# Animationen mit CS3



## RnB-Lady85 (4. Februar 2009)

Hi zusammen ich stelle nun Fragen die euch bestimmt schon des öffterem gestellt wurden =)
Habe auch schon etwas geschaut bei Forum Durchsuchen aber nicht 100%ig das gefunden was ich eigendlich wissen will oder ich bin einfach etwas zu bl...!

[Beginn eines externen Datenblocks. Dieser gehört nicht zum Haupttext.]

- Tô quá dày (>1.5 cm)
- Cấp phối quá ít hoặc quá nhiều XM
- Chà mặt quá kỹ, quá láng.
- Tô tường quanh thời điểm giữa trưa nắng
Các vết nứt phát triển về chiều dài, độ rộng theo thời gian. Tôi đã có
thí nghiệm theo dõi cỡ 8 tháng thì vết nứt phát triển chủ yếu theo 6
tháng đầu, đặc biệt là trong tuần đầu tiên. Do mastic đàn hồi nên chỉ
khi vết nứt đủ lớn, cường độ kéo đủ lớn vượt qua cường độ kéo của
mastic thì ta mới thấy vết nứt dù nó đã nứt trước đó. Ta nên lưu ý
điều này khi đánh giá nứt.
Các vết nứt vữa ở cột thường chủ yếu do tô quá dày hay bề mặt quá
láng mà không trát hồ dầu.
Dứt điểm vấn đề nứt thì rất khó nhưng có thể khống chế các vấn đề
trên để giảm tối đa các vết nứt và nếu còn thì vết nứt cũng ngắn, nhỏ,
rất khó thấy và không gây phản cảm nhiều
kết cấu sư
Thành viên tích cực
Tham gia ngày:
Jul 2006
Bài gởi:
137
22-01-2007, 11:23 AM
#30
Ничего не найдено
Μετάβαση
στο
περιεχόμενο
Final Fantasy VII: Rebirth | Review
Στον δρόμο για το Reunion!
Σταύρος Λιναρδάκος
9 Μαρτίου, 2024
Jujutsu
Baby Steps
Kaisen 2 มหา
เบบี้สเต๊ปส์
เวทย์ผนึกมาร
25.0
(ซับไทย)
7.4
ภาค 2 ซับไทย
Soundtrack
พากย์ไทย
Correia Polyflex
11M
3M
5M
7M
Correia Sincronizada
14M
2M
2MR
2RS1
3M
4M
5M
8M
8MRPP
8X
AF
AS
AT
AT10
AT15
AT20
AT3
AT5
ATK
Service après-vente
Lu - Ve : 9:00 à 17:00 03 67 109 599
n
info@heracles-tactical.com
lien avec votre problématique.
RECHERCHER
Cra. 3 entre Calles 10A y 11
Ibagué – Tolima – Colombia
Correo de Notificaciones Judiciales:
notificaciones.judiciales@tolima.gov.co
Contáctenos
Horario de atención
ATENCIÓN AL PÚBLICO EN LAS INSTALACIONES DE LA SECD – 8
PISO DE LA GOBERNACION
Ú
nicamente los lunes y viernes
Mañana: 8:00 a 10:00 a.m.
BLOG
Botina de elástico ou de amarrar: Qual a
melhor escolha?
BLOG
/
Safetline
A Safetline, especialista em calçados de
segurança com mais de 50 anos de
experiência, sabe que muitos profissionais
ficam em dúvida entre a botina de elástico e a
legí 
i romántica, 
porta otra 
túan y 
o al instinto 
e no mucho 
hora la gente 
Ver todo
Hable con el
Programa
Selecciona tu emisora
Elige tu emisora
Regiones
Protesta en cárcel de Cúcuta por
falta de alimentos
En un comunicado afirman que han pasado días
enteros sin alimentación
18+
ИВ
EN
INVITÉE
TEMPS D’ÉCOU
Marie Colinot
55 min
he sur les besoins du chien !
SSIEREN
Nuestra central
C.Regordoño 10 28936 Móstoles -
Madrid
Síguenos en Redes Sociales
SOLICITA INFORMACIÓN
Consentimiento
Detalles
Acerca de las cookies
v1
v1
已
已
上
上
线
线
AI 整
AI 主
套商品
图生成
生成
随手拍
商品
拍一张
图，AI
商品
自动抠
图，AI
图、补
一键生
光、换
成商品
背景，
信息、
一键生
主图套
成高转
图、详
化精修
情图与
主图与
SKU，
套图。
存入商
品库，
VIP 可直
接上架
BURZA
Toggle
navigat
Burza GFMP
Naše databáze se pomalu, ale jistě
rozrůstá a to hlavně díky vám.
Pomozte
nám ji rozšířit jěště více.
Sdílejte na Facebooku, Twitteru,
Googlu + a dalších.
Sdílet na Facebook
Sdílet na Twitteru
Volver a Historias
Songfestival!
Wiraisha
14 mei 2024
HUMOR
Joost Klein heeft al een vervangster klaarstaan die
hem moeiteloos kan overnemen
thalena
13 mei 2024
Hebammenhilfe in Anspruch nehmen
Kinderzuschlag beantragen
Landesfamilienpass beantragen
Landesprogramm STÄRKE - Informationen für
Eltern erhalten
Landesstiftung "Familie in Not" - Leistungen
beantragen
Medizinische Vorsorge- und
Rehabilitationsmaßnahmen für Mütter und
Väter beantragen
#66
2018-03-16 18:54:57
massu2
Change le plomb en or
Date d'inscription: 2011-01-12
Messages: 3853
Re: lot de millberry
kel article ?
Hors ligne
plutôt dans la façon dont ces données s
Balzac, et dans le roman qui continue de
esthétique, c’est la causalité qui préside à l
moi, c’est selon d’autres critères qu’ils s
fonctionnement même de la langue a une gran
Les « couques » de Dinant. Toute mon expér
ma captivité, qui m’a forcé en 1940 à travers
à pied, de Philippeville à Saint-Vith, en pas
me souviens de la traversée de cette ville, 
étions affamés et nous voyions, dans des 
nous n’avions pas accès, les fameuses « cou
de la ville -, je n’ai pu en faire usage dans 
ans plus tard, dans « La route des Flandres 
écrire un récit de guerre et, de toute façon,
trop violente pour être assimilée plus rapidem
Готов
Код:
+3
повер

Ich arbeite nun seit kurzem mit Photoshop eigendlich nur als Hobby mache also nichts großes damit.

1.
Ich weiß ungefair wie man eine Animation mit einem Text erstellt nur das Problem was ich habe ist das ich nicht weiß wie ich es speichern soll, habe bis jetzt immer mit GIF versucht und es bei ImageShack hochgeladen um es von dort aus auf andere Seiten ( Gästebücher oder so ) zu bringen, nur immer ist die Animation weg sobald ich es hoch lade! Jenachdem steht dann da einfach nur der Text oder kein text mehr je nach dem was ich animiert habe!

2. 
würde  es mich interessieren wie ich Glitzer erstelle oder Sterne erstlle die Glitzern







soetwas wie die sterne auf diesem Bild!

3.
wie erstelle ich Schriften die aus den Bild raus gehen?






so wie dieses hier

Sowas ist auch mein Ziel so Bilder zu erstellen.

4.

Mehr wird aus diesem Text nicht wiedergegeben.